** Data for this exercise follows **

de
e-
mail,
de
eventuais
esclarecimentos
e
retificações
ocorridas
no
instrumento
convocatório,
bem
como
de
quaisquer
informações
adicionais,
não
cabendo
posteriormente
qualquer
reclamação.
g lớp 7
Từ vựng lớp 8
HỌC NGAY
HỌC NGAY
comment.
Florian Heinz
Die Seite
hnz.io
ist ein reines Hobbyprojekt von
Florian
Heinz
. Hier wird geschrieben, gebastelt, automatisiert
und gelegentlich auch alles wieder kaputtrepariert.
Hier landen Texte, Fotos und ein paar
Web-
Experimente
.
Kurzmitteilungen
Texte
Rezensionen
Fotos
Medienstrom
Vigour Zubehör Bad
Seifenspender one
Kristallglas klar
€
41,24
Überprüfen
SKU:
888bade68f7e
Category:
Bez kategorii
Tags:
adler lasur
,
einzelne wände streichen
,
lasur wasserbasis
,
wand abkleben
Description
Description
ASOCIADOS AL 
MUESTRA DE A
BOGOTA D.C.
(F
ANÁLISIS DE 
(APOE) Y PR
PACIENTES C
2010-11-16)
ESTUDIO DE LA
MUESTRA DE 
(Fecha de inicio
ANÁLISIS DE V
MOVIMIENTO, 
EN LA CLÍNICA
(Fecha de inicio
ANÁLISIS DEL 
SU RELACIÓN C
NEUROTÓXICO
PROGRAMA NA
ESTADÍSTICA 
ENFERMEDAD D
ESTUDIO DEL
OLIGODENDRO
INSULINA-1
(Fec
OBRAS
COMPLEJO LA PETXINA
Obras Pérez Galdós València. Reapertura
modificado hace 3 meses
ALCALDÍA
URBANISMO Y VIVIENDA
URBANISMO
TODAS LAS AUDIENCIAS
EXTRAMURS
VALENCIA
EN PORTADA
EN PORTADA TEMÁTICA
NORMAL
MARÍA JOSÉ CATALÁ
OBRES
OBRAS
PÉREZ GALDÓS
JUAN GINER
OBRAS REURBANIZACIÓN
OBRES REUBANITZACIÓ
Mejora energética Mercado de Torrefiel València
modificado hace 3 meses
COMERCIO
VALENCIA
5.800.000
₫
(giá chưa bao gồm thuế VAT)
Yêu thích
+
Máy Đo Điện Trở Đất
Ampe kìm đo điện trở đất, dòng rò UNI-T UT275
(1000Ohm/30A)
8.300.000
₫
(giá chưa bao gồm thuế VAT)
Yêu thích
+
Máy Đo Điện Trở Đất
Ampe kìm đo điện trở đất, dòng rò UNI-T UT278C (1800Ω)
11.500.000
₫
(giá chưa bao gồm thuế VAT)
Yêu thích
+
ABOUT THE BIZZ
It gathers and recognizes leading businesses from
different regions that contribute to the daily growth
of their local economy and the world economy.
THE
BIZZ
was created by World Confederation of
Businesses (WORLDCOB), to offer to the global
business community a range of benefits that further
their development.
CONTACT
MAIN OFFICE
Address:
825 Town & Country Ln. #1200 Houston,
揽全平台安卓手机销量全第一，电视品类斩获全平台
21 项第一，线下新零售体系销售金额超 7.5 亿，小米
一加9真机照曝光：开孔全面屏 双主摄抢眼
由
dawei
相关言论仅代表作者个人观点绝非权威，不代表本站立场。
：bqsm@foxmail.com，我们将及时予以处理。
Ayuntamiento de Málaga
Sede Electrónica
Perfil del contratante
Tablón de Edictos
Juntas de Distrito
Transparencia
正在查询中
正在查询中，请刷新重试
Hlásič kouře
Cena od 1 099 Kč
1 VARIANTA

** End of Data for this exercise **

## Problem to work on
Word for word, restate the entries from the first line to the line that has "21 项第一，线下新零售体系销售金额超 7.5 亿，小米", both included, and nothing else.

## Result of this exercise
de
e-
mail,
de
eventuais
esclarecimentos
e
retificações
ocorridas
no
instrumento
convocatório,
bem
como
de
quaisquer
informações
adicionais,
não
cabendo
posteriormente
qualquer
reclamação.
g lớp 7
Từ vựng lớp 8
HỌC NGAY
HỌC NGAY
comment.
Florian Heinz
Die Seite
hnz.io
ist ein reines Hobbyprojekt von
Florian
Heinz
. Hier wird geschrieben, gebastelt, automatisiert
und gelegentlich auch alles wieder kaputtrepariert.
Hier landen Texte, Fotos und ein paar
Web-
Experimente
.
Kurzmitteilungen
Texte
Rezensionen
Fotos
Medienstrom
Vigour Zubehör Bad
Seifenspender one
Kristallglas klar
€
41,24
Überprüfen
SKU:
888bade68f7e
Category:
Bez kategorii
Tags:
adler lasur
,
einzelne wände streichen
,
lasur wasserbasis
,
wand abkleben
Description
Description
ASOCIADOS AL 
MUESTRA DE A
BOGOTA D.C.
(F
ANÁLISIS DE 
(APOE) Y PR
PACIENTES C
2010-11-16)
ESTUDIO DE LA
MUESTRA DE 
(Fecha de inicio
ANÁLISIS DE V
MOVIMIENTO, 
EN LA CLÍNICA
(Fecha de inicio
ANÁLISIS DEL 
SU RELACIÓN C
NEUROTÓXICO
PROGRAMA NA
ESTADÍSTICA 
ENFERMEDAD D
ESTUDIO DEL
OLIGODENDRO
INSULINA-1
(Fec
OBRAS
COMPLEJO LA PETXINA
Obras Pérez Galdós València. Reapertura
modificado hace 3 meses
ALCALDÍA
URBANISMO Y VIVIENDA
URBANISMO
TODAS LAS AUDIENCIAS
EXTRAMURS
VALENCIA
EN PORTADA
EN PORTADA TEMÁTICA
NORMAL
MARÍA JOSÉ CATALÁ
OBRES
OBRAS
PÉREZ GALDÓS
JUAN GINER
OBRAS REURBANIZACIÓN
OBRES REUBANITZACIÓ
Mejora energética Mercado de Torrefiel València
modificado hace 3 meses
COMERCIO
VALENCIA
5.800.000
₫
(giá chưa bao gồm thuế VAT)
Yêu thích
+
Máy Đo Điện Trở Đất
Ampe kìm đo điện trở đất, dòng rò UNI-T UT275
(1000Ohm/30A)
8.300.000
₫
(giá chưa bao gồm thuế VAT)
Yêu thích
+
Máy Đo Điện Trở Đất
Ampe kìm đo điện trở đất, dòng rò UNI-T UT278C (1800Ω)
11.500.000
₫
(giá chưa bao gồm thuế VAT)
Yêu thích
+
ABOUT THE BIZZ
It gathers and recognizes leading businesses from
different regions that contribute to the daily growth
of their local economy and the world economy.
THE
BIZZ
was created by World Confederation of
Businesses (WORLDCOB), to offer to the global
business community a range of benefits that further
their development.
CONTACT
MAIN OFFICE
Address:
825 Town & Country Ln. #1200 Houston,
揽全平台安卓手机销量全第一，电视品类斩获全平台
21 项第一，线下新零售体系销售金额超 7.5 亿，小米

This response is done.